** EXERCISE INSTRUCTIONS **
Lines of the records that hold the word "return" are to be counted; give the number and nothing more.

------------------------------------------------------------

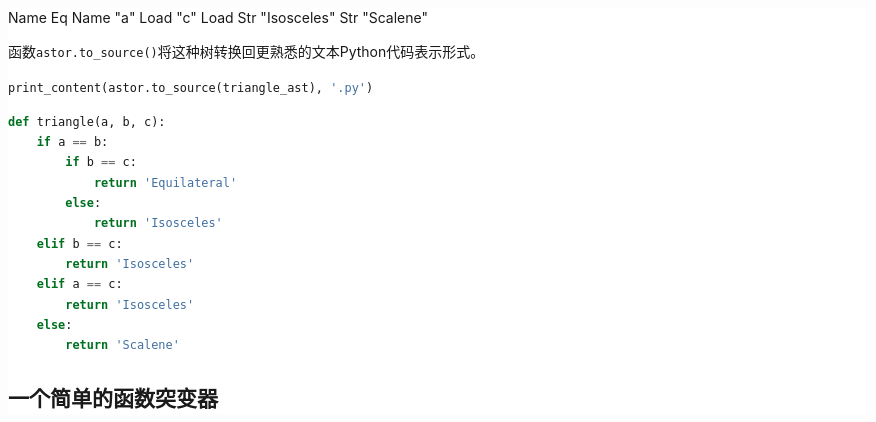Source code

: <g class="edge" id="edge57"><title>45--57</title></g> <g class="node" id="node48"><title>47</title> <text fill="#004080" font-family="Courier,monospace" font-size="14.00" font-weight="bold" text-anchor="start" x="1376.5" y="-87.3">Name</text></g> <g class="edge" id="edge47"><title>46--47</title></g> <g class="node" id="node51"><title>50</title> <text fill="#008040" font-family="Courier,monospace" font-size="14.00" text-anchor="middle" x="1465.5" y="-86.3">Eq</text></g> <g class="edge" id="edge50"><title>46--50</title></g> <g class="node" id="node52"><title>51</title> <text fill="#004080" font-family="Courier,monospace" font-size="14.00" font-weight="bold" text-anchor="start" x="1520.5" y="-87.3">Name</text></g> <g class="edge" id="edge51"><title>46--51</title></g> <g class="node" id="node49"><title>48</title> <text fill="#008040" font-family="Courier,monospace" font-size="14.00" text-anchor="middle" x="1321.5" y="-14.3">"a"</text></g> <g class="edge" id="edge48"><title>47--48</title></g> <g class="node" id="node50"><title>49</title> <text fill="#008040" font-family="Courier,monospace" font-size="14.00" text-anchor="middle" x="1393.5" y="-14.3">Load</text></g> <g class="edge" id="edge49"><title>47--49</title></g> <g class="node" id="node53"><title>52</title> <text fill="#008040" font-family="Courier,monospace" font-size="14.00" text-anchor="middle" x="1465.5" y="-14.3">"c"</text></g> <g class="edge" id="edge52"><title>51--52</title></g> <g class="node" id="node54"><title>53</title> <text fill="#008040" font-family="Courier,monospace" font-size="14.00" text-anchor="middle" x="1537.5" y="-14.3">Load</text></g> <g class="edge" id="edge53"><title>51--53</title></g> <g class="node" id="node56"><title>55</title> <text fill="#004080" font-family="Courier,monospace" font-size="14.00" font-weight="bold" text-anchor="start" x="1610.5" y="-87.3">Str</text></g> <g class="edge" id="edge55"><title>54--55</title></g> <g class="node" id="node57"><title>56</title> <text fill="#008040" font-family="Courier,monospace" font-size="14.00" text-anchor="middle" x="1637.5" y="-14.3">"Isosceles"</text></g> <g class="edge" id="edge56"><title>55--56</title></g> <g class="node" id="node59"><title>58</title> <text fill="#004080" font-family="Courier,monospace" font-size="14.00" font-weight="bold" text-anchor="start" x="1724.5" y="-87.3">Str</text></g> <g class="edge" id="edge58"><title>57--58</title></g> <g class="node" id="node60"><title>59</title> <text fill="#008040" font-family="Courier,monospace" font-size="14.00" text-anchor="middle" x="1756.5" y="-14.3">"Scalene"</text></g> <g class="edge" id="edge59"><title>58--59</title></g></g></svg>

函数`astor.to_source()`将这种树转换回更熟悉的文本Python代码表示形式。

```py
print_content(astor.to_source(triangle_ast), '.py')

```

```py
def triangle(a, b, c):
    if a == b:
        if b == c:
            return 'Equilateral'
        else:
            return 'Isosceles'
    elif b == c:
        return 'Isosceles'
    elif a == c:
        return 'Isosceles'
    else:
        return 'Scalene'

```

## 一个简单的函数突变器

------------------------------------------------------------

** OUTPUT OF THE TASK **
5